Hi Marco,

>
>My intention is not to eliminate a tunnel that exists in any of the
>tunnel management
>protocols (aka MIP6, PMIP6, ..). My picture of DMM primarily distributes
>topological
>anchor point for the MN's IP address(es). Forget about the C-plane for
>now.
>Tunnels apply solely below (well, towards access) such anchor.
>If we distribute them to an extreme, they are placed on radio access
>points and
>the tunnel disappears. Then we arrive at Pete's model. If anchor points
>are somewhere
>above, say in the backhaul, the tunnel remains at least between the
>anchor and some node in
>the access (network based mobility mgmnt) or the MN (host based mobility
>mgmnt).


Ok. 

Distributing topological anchor points at the access edge can be done
today without any new standards extensions.
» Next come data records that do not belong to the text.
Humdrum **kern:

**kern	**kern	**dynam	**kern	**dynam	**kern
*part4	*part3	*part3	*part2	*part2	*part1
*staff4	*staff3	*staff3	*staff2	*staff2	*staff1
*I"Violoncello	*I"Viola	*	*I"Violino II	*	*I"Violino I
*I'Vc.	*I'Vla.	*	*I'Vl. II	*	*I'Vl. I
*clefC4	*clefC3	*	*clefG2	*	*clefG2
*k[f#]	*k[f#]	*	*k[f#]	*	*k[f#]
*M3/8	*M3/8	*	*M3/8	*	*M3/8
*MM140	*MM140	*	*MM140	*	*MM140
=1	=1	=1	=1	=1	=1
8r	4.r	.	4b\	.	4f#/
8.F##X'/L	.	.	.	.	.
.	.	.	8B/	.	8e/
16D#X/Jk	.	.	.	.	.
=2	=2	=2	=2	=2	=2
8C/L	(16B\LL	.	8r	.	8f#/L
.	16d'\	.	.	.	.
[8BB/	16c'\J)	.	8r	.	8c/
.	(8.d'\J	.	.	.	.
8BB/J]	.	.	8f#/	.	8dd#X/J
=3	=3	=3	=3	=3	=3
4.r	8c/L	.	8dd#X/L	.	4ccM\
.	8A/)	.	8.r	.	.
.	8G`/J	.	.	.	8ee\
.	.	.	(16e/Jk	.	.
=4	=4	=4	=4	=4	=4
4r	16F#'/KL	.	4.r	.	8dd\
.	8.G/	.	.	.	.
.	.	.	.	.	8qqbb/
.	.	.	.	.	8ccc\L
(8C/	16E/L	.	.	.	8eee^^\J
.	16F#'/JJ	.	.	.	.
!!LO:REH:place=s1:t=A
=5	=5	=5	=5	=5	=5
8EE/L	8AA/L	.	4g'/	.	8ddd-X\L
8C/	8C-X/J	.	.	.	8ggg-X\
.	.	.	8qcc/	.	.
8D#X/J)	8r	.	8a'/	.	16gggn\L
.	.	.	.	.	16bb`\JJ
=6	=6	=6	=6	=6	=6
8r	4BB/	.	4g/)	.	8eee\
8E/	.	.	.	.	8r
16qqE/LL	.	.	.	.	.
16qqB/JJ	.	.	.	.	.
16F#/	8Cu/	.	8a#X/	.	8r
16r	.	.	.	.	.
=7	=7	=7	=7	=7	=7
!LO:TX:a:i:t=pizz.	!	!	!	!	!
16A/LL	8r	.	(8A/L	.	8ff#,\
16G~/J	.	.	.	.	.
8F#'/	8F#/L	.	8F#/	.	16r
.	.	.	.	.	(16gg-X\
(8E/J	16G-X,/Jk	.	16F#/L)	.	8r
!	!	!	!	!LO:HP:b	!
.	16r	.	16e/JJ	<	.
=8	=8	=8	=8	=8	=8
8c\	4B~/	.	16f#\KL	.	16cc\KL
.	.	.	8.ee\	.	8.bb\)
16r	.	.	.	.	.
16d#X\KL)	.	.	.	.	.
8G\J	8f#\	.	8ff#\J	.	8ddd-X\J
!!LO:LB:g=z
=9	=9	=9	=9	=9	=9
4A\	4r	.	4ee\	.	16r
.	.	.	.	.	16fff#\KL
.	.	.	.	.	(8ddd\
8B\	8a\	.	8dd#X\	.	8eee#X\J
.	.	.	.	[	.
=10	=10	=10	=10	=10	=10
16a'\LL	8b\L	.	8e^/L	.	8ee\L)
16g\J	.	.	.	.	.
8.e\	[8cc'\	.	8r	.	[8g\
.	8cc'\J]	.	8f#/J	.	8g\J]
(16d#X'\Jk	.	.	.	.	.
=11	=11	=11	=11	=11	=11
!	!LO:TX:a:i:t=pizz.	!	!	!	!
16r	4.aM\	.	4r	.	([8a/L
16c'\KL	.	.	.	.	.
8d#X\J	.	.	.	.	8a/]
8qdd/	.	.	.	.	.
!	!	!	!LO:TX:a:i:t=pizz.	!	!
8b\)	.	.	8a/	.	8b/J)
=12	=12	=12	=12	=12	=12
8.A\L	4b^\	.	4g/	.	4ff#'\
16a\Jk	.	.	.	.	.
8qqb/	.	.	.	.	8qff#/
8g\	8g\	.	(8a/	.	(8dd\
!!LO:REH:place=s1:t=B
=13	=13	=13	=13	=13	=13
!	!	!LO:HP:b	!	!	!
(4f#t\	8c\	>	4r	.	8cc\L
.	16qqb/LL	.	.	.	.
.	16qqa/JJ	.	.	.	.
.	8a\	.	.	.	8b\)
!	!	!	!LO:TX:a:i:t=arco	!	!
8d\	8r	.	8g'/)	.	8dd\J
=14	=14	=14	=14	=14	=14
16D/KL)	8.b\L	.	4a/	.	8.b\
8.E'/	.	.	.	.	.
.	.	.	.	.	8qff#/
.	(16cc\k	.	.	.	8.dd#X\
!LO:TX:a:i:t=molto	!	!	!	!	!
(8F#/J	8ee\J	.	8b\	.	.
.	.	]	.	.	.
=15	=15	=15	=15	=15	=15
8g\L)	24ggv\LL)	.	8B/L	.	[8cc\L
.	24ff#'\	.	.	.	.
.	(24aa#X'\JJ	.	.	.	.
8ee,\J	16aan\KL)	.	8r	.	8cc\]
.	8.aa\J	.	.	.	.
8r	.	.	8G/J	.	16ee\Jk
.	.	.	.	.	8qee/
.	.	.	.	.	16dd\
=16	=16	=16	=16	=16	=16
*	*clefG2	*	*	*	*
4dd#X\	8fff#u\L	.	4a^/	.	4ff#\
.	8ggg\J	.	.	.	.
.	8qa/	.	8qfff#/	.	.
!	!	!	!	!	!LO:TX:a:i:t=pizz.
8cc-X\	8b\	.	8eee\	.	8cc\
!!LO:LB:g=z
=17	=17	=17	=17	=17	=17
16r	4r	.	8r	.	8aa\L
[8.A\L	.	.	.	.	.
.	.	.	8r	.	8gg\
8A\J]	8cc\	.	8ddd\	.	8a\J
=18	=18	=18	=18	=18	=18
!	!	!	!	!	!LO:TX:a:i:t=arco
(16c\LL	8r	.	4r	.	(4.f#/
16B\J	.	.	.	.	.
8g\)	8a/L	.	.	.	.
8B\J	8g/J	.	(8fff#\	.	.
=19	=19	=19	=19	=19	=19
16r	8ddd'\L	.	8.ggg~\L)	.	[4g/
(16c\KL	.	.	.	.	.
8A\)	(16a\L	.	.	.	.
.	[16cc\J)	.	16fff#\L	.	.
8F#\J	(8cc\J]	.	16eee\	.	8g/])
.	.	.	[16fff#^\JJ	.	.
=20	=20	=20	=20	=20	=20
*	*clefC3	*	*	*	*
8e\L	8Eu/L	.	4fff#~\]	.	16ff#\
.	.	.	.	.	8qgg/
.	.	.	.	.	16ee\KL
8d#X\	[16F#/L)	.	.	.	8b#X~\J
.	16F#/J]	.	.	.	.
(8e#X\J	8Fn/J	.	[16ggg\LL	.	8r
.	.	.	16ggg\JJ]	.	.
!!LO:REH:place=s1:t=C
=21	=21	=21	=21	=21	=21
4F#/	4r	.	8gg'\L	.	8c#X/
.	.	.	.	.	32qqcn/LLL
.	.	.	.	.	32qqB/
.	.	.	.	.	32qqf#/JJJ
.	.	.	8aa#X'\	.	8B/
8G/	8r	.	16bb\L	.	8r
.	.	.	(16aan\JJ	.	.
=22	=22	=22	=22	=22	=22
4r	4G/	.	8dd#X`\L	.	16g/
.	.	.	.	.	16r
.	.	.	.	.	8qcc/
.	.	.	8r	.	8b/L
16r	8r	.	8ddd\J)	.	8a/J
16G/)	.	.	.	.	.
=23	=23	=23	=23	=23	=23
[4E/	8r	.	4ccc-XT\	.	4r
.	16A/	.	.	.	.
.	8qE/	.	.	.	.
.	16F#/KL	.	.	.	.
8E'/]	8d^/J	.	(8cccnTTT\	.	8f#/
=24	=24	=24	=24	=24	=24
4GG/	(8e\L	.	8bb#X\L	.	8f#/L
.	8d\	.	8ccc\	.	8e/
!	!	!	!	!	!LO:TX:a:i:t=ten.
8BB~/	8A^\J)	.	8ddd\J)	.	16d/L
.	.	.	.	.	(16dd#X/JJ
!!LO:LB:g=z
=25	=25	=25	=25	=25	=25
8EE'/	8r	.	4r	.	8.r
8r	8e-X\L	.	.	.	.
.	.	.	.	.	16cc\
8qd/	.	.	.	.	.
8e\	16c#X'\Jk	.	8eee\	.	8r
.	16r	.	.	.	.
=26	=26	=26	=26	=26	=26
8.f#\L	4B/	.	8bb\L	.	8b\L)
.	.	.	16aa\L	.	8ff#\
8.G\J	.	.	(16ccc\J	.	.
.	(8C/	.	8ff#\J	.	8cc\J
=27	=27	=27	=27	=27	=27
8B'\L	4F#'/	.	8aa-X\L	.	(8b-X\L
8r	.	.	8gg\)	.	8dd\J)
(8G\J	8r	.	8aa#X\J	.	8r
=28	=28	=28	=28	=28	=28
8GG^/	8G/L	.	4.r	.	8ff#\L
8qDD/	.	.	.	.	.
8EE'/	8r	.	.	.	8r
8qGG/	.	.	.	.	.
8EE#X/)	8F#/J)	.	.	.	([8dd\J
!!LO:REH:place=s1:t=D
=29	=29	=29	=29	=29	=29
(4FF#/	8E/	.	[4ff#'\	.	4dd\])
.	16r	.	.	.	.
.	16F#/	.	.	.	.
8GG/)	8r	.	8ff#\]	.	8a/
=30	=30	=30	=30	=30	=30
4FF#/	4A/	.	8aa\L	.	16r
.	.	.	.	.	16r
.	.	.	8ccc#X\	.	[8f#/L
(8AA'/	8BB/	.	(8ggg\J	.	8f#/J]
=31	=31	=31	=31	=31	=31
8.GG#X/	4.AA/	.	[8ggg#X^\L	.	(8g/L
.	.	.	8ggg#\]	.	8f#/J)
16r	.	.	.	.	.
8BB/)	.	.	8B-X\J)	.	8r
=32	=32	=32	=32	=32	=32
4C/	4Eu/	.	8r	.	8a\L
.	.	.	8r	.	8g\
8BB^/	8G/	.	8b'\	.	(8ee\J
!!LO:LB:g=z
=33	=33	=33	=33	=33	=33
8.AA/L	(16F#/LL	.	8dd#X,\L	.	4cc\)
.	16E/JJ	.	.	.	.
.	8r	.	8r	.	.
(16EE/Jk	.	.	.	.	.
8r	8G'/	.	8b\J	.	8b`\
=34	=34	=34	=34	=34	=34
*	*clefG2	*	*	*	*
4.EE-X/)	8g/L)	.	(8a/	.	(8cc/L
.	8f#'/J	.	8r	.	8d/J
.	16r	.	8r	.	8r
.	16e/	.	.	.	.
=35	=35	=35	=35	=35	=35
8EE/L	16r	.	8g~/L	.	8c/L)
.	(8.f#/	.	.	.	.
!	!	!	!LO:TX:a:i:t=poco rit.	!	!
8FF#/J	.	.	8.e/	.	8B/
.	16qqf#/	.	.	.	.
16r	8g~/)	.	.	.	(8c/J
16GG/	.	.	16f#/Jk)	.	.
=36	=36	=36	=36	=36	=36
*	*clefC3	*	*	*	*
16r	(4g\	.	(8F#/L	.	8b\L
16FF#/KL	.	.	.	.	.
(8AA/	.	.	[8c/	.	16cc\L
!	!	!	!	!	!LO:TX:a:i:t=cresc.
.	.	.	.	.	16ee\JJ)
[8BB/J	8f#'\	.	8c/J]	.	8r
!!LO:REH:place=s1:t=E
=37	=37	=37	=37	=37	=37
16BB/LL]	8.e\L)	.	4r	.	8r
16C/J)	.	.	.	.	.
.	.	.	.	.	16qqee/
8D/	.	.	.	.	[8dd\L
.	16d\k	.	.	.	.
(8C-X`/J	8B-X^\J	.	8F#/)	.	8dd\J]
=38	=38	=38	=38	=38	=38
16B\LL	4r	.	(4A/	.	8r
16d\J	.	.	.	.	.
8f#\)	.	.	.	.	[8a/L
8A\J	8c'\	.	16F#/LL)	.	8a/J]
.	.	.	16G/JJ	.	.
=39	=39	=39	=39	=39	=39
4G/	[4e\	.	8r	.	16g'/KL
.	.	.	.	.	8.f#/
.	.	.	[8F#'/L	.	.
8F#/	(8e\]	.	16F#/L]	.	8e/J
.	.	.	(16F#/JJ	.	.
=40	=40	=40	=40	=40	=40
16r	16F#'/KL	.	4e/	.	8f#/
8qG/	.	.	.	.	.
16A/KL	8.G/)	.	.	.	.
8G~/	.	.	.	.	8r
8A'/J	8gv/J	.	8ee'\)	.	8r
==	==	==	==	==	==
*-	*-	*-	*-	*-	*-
This is more about deployment
and selection of a gateway at the access edge. But, any time the MN moves
and attaches to a different point in the network, that tunnel and the CP
is expected to be there between the previous home-anchor and the current
access-anchor. But, here, the proposals hide the tunnel (at the initial
attachment point and what can be argued as a home link and which is fine),
but when the MN moves the session is re-anchored to a different gateway
with a churn in the routing infrastructure and with major impact to policy
plane. So, there is no tunnel and there is no CP in this model.


>
>I think none of the proposals wants to discuss away the tunnels as per
>MIP/PMIP. But above
>anchor level, regular routing applies to plain data packets of the
>U-Plane.
>A key component for DMM, IMO, is how to accomplish that routing towards
>the MN's current anchor point, even if the anchored IP address is
>topologically incorrect.
>To accomplish this, my intent is to not introduce tunnels above anchor
>level.
>So, it's not about eliminating tunnels, but it is about not introducing
>tunnels
>where never have been tunnels before :-)


:) If you can show this working without re-anchoring the session to a
different gateway, then I will agree. You see this from the point of view
of IP routing, but I'm looking for that subscriber session which I'm not
able to find.
 
Tunnels hide the topology and make that reachability work; it gives me a
stable anchor point that my operator can manage my session.